Qu’est-ce qui vous permet également de vous accrocher ? Il y a évidemment des personnes qui me sont très proches et qui sont très importantes dans ma vie, pour mon bien-être et mon équilibre. En même temps, je me vois comme le moteur de ce partage. Lorsqu’on connaît la peine, on peut soit s’isoler et se dire qu’on est un « pauvre diable », soit compatir à sa situation, ce qui permettra d’en faire de même envers les autres. Il est possible que je me serais engagé dans cette voie même sans cela. Mais j’ai affronté une urgence qui m’a poussé à oser quelque chose. Qui sait, oser à la fois être malade et heureux ? Je crois que nous avons besoin de faire face à des événements pour qu’il se passe quelque chose dans notre vie. Je vois une grande force dans la peine.

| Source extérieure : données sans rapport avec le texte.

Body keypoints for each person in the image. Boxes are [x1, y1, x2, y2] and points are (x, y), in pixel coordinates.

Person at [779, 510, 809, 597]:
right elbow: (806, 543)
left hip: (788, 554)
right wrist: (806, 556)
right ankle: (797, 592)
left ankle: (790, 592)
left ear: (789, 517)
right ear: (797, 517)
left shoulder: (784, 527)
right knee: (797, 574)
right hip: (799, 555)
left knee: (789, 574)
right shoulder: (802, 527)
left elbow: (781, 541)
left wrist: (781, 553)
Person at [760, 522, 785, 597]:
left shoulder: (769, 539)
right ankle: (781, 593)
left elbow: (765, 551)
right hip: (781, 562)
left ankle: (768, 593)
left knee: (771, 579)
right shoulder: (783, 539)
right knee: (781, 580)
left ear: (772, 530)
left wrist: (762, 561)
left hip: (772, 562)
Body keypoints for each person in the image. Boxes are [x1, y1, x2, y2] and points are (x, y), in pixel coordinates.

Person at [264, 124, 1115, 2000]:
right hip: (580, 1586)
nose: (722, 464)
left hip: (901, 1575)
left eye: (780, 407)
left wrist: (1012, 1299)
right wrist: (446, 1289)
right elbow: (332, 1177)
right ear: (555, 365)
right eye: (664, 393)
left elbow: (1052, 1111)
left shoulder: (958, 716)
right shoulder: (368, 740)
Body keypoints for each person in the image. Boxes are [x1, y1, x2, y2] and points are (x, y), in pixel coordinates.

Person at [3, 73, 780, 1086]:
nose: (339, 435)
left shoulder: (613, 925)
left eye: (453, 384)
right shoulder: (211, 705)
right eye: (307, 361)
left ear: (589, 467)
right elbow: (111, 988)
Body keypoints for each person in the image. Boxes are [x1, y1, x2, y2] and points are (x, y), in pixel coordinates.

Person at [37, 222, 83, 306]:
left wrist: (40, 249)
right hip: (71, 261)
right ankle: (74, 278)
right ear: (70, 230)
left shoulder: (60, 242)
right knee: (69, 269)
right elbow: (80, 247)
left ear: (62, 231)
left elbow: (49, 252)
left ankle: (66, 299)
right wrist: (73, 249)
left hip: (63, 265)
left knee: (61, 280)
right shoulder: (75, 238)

SLA Suisse Créée en 2007, l’organisation soutient les personnes atteintes de sclérose latérale amyotrophique (SLA) et leurs proches en mettant à leur disposition une offre de prestations de plus en plus étendue :
- Remise en prêt de moyens auxiliaires
- Consultation sociale, accompagnement psychologique et conseil sur la situation d’habitation
- Aide directe lors de difficultés financières aiguës
- Rencontres d’entraide et d’échange en présentiel et en ligne
- Mise en réseau et formation de professionnel·le·s
- Semaine de vacances annuelle réservée aux personnes directement touchées et à leurs proches
Sclérose latérale amyotrophique (SLA) La maladie incurable qui affecte le système nerveux central et périphérique provoque dans les mois et années qui suivent le diagnostic des paralysies progressives de toutes les parties du corps, limitant généralement l’espérance de vie dans une mesure très importante et se répercutant dans de nombreux cas sur les capacités cognitives. En Suisse, environ 600 personnes sont atteintes de SLA, un chiffre qui avoisine les 400’000 à l’échelle mondiale. La maladie se déclare le plus souvent dans le midi de la vie, un peu plus souvent chez les hommes que chez les femmes.